*** Data for this task ***

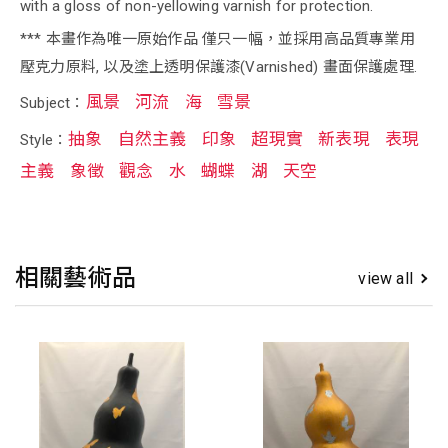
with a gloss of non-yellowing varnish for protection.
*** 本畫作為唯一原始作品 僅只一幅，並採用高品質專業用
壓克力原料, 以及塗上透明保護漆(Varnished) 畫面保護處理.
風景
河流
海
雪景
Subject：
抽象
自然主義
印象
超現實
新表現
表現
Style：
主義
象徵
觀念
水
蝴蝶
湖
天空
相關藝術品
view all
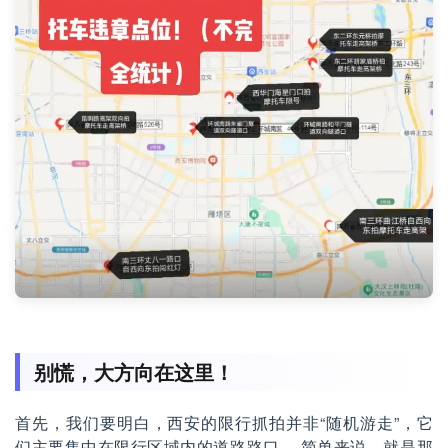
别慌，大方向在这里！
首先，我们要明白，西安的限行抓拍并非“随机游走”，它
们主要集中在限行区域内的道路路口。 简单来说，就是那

*** End of Data for this task ***
*** Data for this task ***

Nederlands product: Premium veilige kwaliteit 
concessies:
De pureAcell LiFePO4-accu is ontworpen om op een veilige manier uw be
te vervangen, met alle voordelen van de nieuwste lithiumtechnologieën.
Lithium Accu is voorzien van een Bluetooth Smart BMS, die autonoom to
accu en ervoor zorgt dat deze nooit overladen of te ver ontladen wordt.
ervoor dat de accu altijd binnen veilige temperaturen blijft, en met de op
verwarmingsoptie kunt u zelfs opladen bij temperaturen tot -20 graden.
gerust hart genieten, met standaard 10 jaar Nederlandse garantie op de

*** End of Data for this task ***
*** Data for this task ***

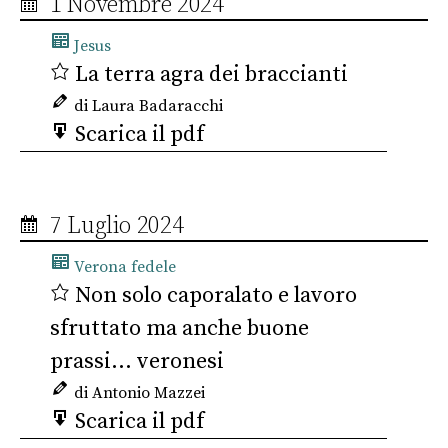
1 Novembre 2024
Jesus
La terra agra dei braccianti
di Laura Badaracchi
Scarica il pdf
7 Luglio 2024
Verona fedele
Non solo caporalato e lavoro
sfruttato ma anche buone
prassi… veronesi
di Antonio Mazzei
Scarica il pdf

*** End of Data for this task ***

Job item:
Please copy the lines above exactly, starting at the line that holds "with a gloss" and ending at the line that holds "们主要集中在限行区域内的道路路口。 简单来说，就是那"; include both, but no pictures.

The answer:
with a gloss of non-yellowing varnish for protection.
*** 本畫作為唯一原始作品 僅只一幅，並採用高品質專業用
壓克力原料, 以及塗上透明保護漆(Varnished) 畫面保護處理.
風景
河流
海
雪景
Subject：
抽象
自然主義
印象
超現實
新表現
表現
Style：
主義
象徵
觀念
水
蝴蝶
湖
天空
相關藝術品
view all
别慌，大方向在这里！
首先，我们要明白，西安的限行抓拍并非“随机游走”，它
们主要集中在限行区域内的道路路口。 简单来说，就是那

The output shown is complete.